Krefeld: Ein Stück Kultur weniger
VON MARKUS WASCH - zuletzt aktualisiert: 29.09.2006Krefeld (RPO). Die Buchhandlung in Fischeln öffnet morgen zum letzten Mal. Aus finanziellen Gründen muss der Laden geschlossen werden. Für die Anwohner fällt damit ein kultureller Treffpunkt des Stadtteils weg.
Die Regale sind schon leergeräumt. Schilder mit der Aufschrift „Alles muss raus“kleben auf den noch verbliebenen Bücher. Die Buchhandlung mit Wohnzimmer-Flair hat ihren Zauber verloren.

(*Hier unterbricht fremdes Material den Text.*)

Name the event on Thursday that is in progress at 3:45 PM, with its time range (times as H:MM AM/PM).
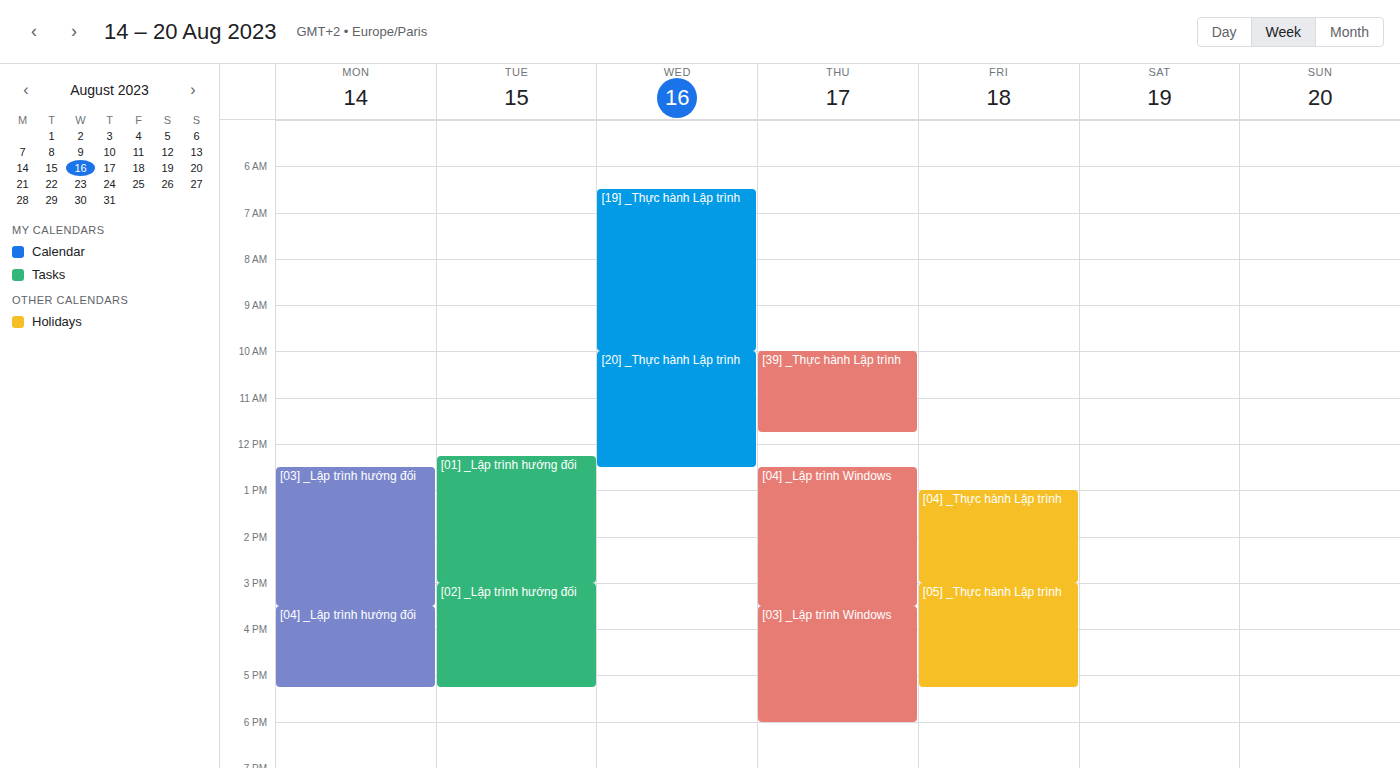
"[03] _Lập trình Windows", 3:30 PM to 6:00 PMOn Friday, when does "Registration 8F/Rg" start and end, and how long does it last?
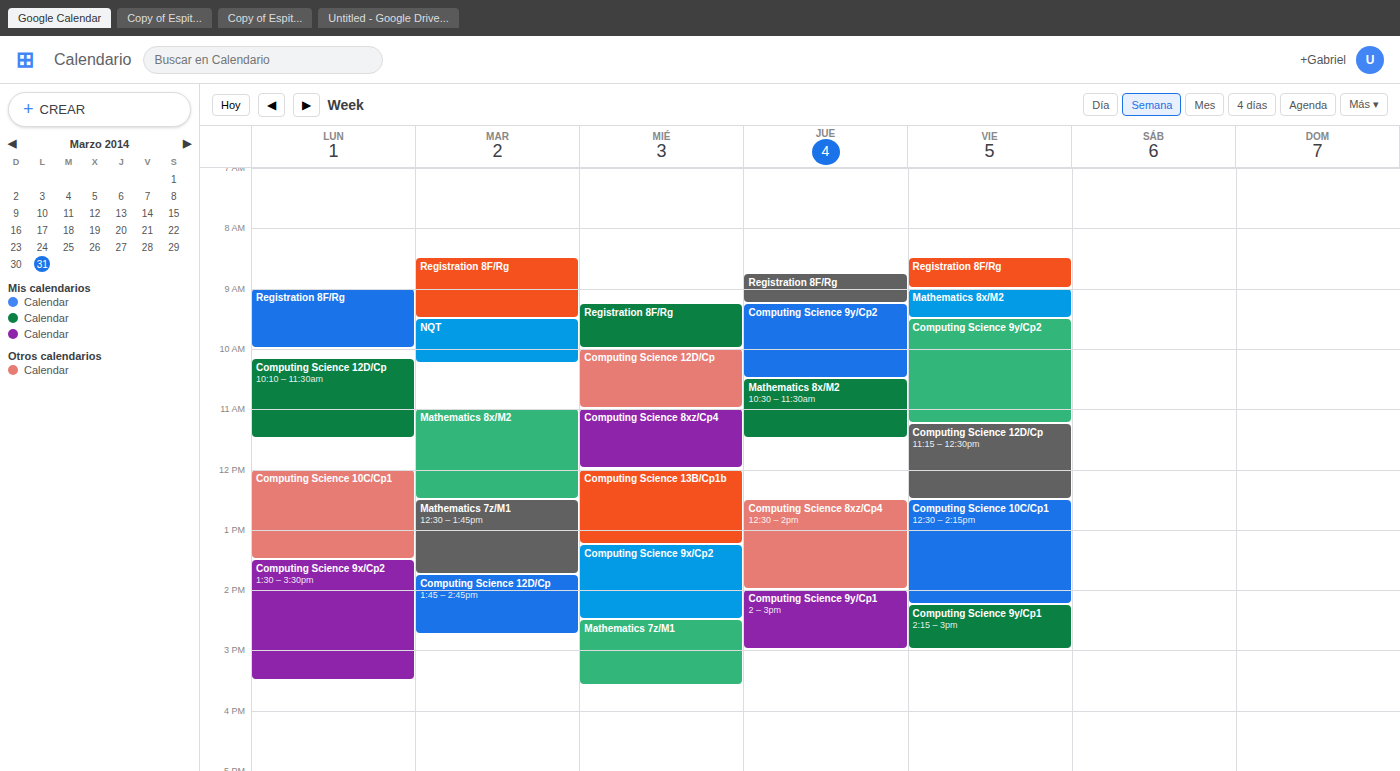
8:30 AM to 9:00 AM, 30 minutesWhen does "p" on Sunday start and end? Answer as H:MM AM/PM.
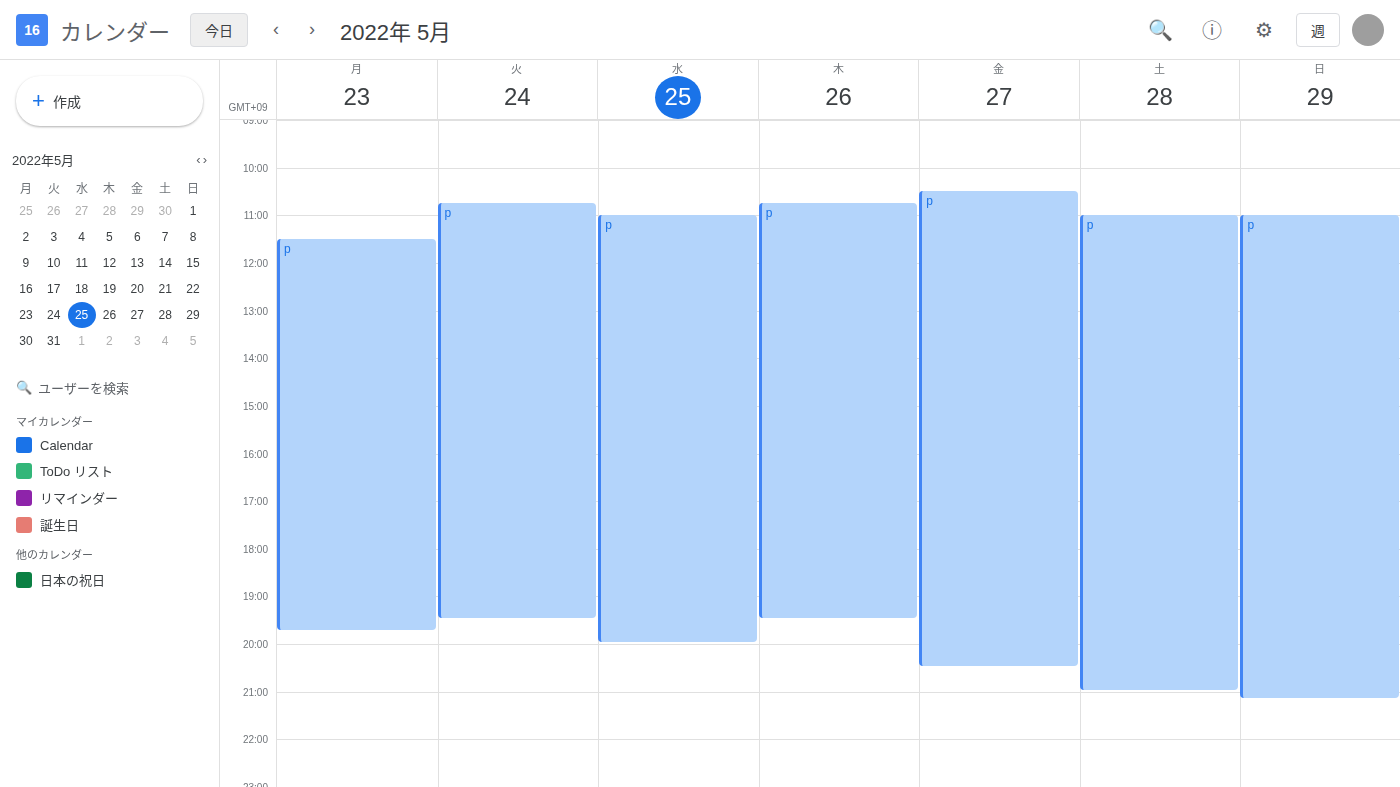
11:00 AM to 9:10 PM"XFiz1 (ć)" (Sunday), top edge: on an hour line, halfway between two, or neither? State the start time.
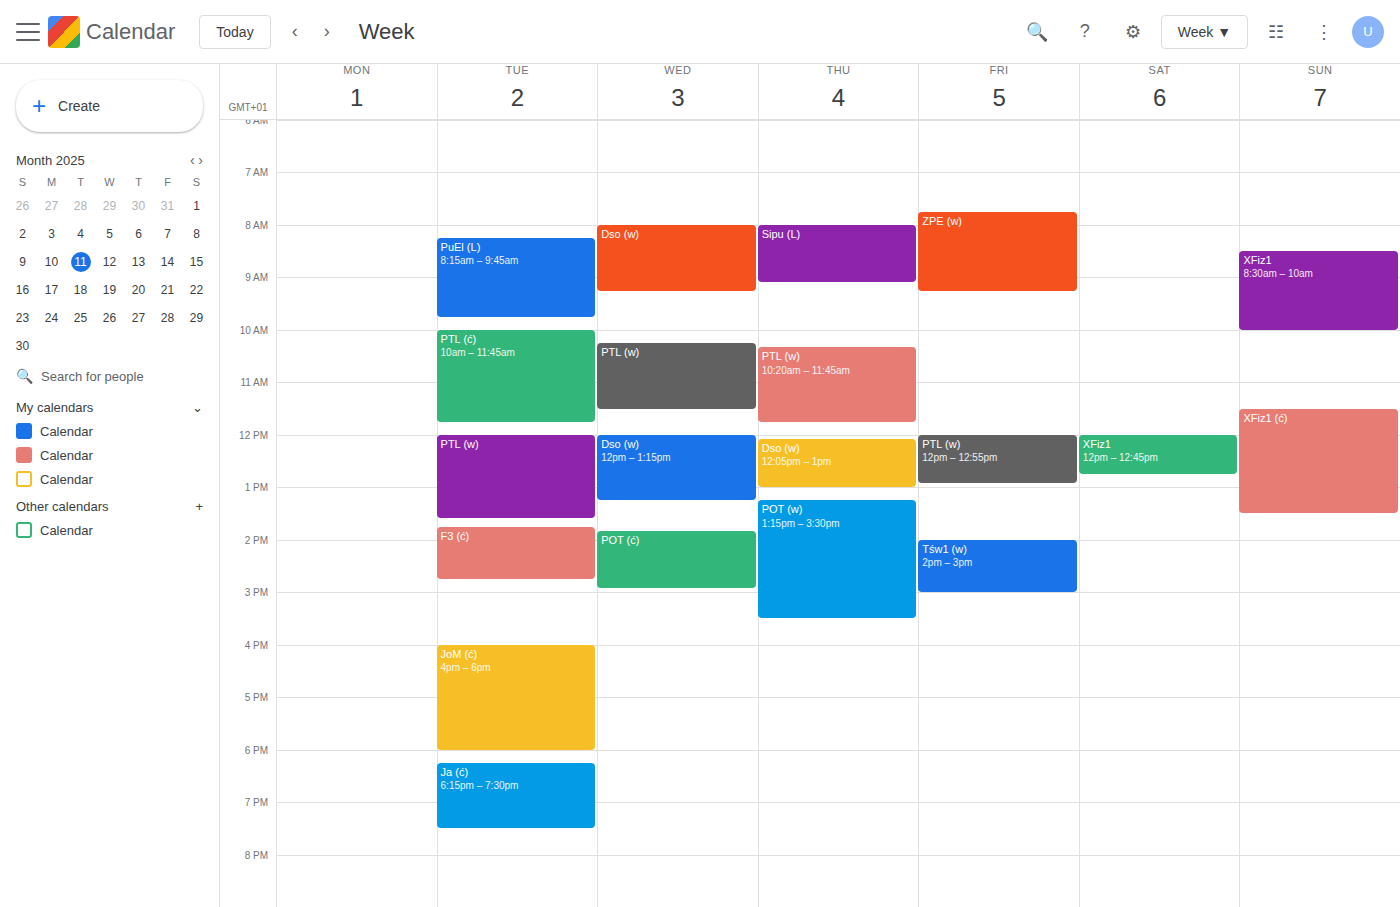
11:30 AM -- halfway between the 11 AM and 12 PM lines.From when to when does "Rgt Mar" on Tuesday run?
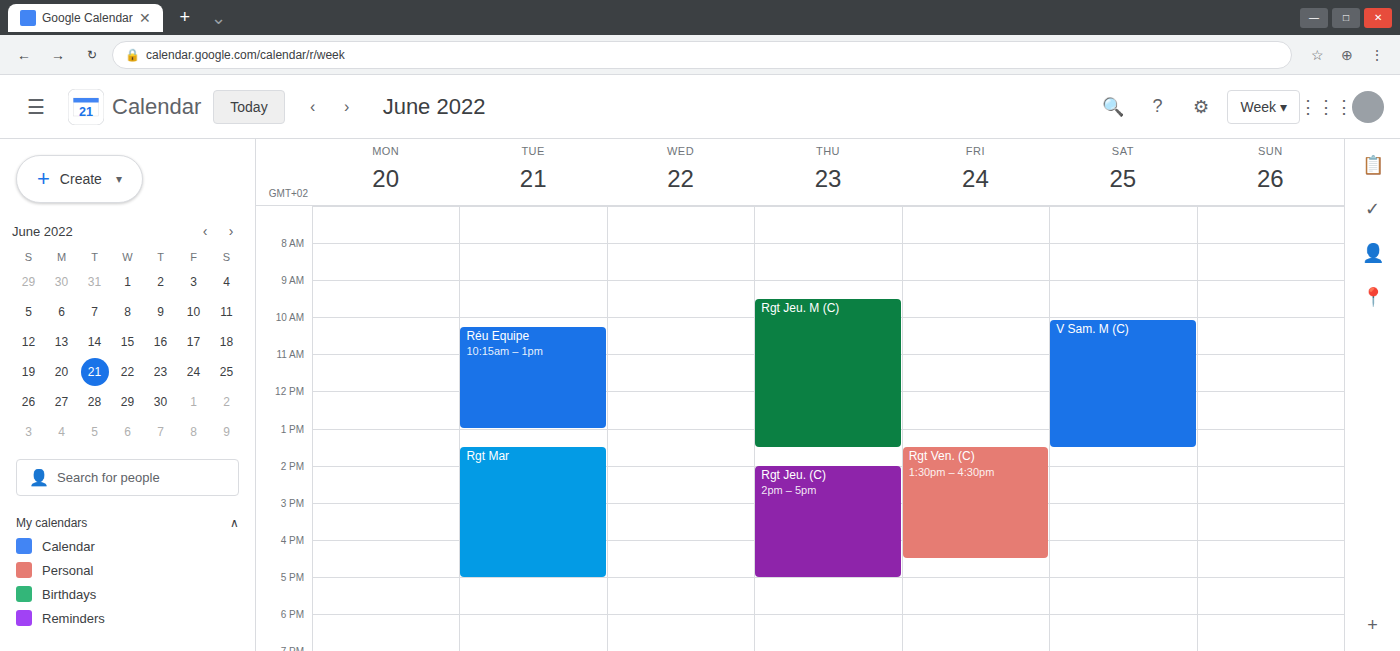
1:30 PM to 5:00 PMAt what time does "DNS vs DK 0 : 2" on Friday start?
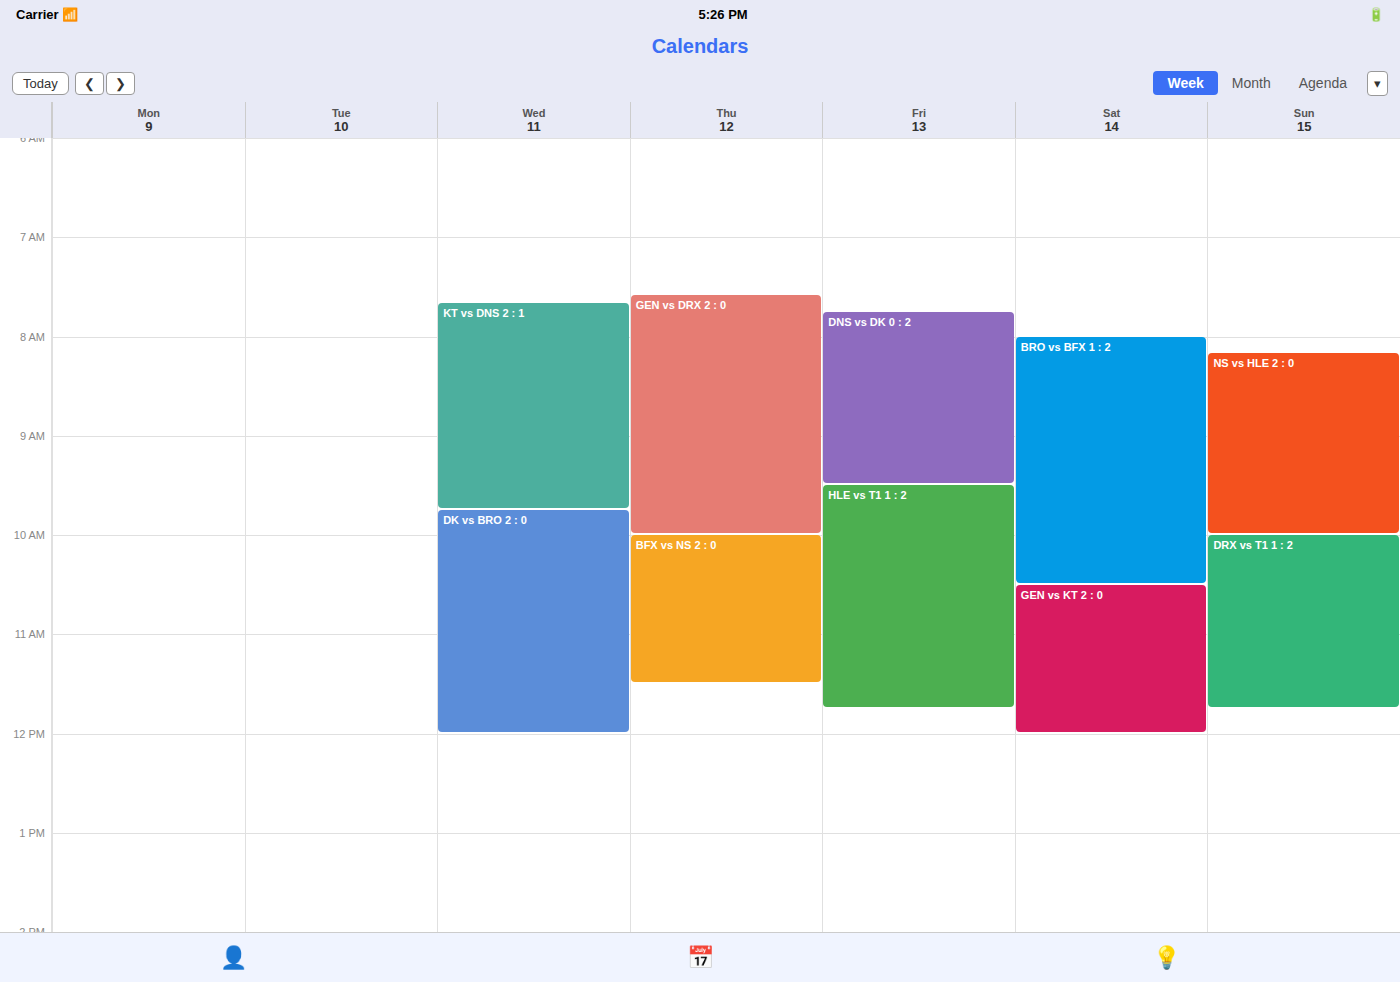
7:45 AM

Nichts ist mehr zu sehen von der liebevoll gestalteten Einrichtung. Mit betrübten Gesichtern bedienen die sonst so fröhlichen Mitarbeiter die Kunden. Nächsten Monat hätte die Fischelner Buchhandlung ihr zehnjähriges Jubiläum gefeiert – stattdessen muss sie schließen.
„Egal wie man es betrachtet, es ist auf jeden Fall negativ für den Stadtteil“, ärgert sich die jahrelange Kundin Regine Peulings-Braun. Für sie und viele andere ist es ein herber Verlust. Denn die Buchhandlung war der kulturelle Treffpunkt des Stadtteils. Hierhin kamen Menschen mit ähnlichen Interessen.
Buchhandlung
Adresse Kölner Straße 574
Telefon 93 81 80
e-mail info@fischelnbuch.de
Inhaber Erbengemeinschaft Stangenberg
Voriger Inhaber Josef Stangenberg
Eröffnet Im Oktober 1996
Geschlossen 30. September 2006
Morgen öffnet das kleine Geschäft zum letzten Mal seine Türen. Die ganze Woche über kamen Stammkunden, um sich zu verabschieden. Sie tauschten Adressen aus und überreichten Abschiedsgeschenke. Kunden und Mitarbeiter trauerten gemeinsam der vergangenen Zeit nach.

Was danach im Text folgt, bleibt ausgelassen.